An Open Letter to Minneapolis

Seattle named second most literate city. But don’t get too comfortable, No. 1.

January 4, 2009 Published in the March 2008 issue of Seattle Met

YO, MINNEAPOLIS. Nice one. You fooled them again—suckered the nation into believing you’re the most literate. It must feel like 2004 all over again, the last time you were (wrongly) crowned Most Literate City in America. We don’t need to remind you that we held the title in 2005 and 2006—for reasons that simply do not go away. Seattle is affiliated with some of the best writers in America. Raymond Carver, Sherman Alexie, Jonathan Raban, Charles D’Ambrosio, Tom Robbins, Richard Hugo, Theodore Roethke. Who do you have again?

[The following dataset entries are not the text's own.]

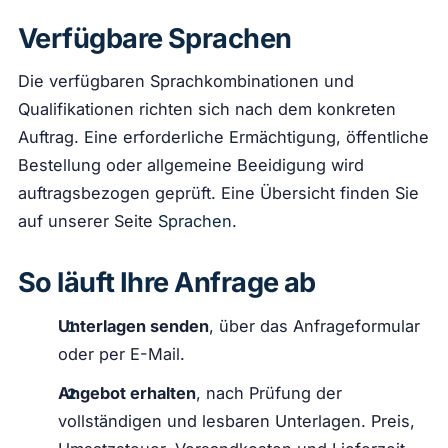
Verfügbare Sprachen
Die verfügbaren Sprachkombinationen und
Qualifikationen richten sich nach dem konkreten
Auftrag. Eine erforderliche Ermächtigung, öffentliche
Bestellung oder allgemeine Beeidigung wird
auftragsbezogen geprüft. Eine Übersicht finden Sie
auf unserer Seite
Sprachen
.
So läuft Ihre Anfrage ab
Unterlagen senden
, über das Anfrageformular
oder per E-Mail.
Angebot erhalten
, nach Prüfung der
vollständigen und lesbaren Unterlagen. Preis,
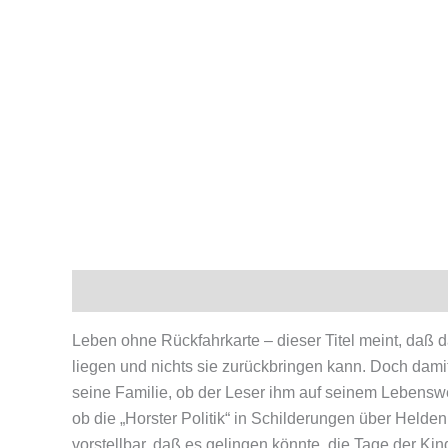
Beschreibung
Produktsicherheit
Leben ohne Rückfahrkarte – dieser Titel meint, daß d
liegen und nichts sie zurückbringen kann. Doch dami
seine Familie, ob der Leser ihm auf seinem Lebenswe
ob die „Horster Politik“ in Schilderungen über Hel
vorstellbar, daß es gelingen könnte, die Tage der Kin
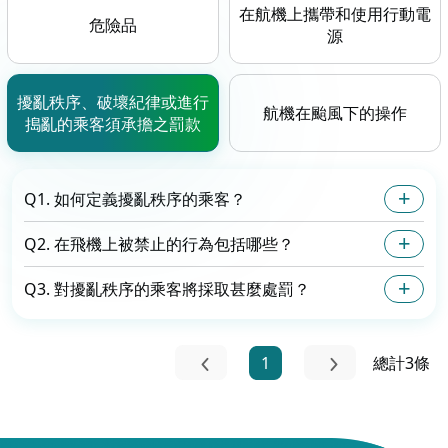
在航機上攜帶和使用行動電
危險品
源
擾亂秩序、破壞紀律或進行
航機在颱風下的操作
搗亂的乘客須承擔之罰款
Q1. 如何定義擾亂秩序的乘客？
Q2. 在飛機上被禁止的行為包括哪些？
Q3. 對擾亂秩序的乘客將採取甚麼處罰？
1
總計3條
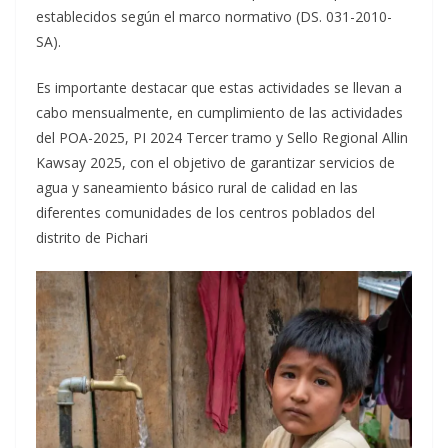
establecidos según el marco normativo (DS. 031-2010-
SA).
Es importante destacar que estas actividades se llevan a
cabo mensualmente, en cumplimiento de las actividades
del POA-2025, PI 2024 Tercer tramo y Sello Regional Allin
Kawsay 2025, con el objetivo de garantizar servicios de
agua y saneamiento básico rural de calidad en las
diferentes comunidades de los centros poblados del
distrito de Pichari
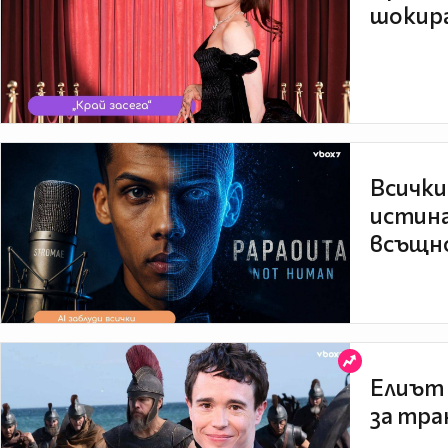
шокира
Всички
истина
всъщно
Елиът 
за тра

Sinclair Lewis, poet and “men’s movement” founder Robert Bly, pulpy sci-fi writer Clifford Simak.

Central Connecticut State University, which conducts the study every year, bases the ranking on number of bookstores, education level, Internet resources, libraries, and locally published newspapers and magazines. We don’t know what ultimately swayed things in your favor (even CCSU admits we best you in bookstores, education level, and Internet resources) but let’s be honest, miserably cold city to miserably cold city: You know you’re not really No. 1.

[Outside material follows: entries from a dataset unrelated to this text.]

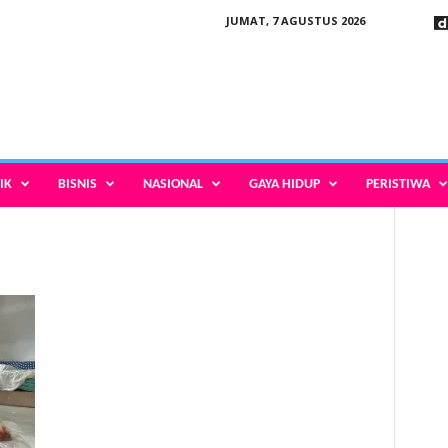
JUMAT, 7 AGUSTUS 2026
IK
BISNIS
NASIONAL
GAYA HIDUP
PERISTIWA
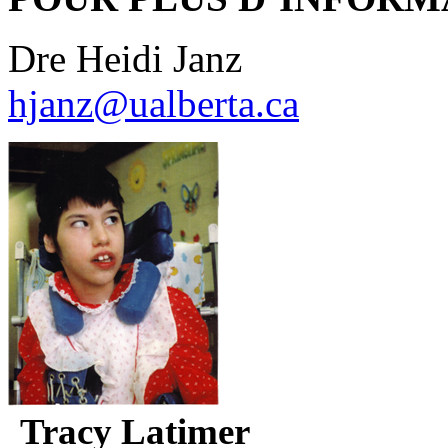
Dre Heidi Janz
hjanz@ualberta.ca
Tracy Latimer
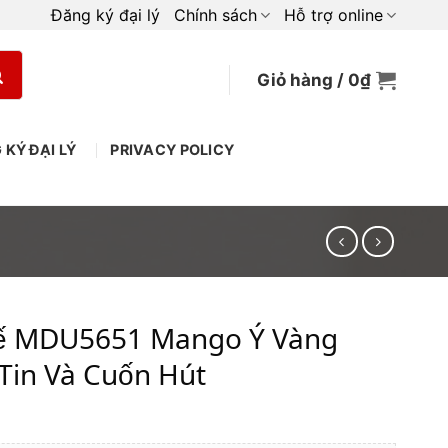
Đăng ký đại lý
Chính sách
Hỗ trợ online
Giỏ hàng /
0
₫
 KÝ ĐẠI LÝ
PRIVACY POLICY
 Kế MDU5651 Mango Ý Vàng
Tin Và Cuốn Hút
Giá
hiện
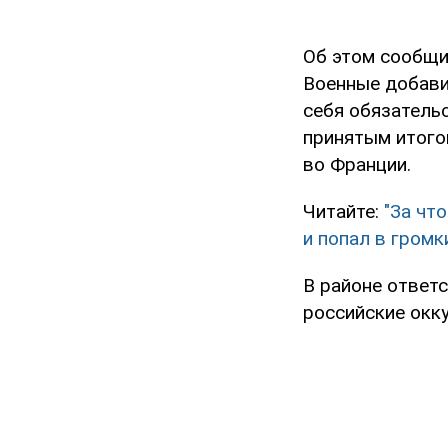
Об этом сообщи
Военные добави
себя обязатель
принятым итого
во Франции.
Читайте:
"За чт
и попал в громк
В районе ответ
российские окк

Now it’s a new year, and CCSU will be watching closely to determine the most literate city again. We say bring it on, Minneapolis. We say try your best. We say reading Tiny Tim and Mr. Plym, the biography of the ukulele-playing Minneapolitan Tiny Tim, doesn’t count. We’ll spend 2008 reading our brains out, every Seattleite buying more tomes at local bookstores than ever, poring over daily and weekly papers till our fingertips go permanently black, and studying Seattle’s best city magazine.

Good luck in 2008 Minneapolis. And let the best city (ours) win.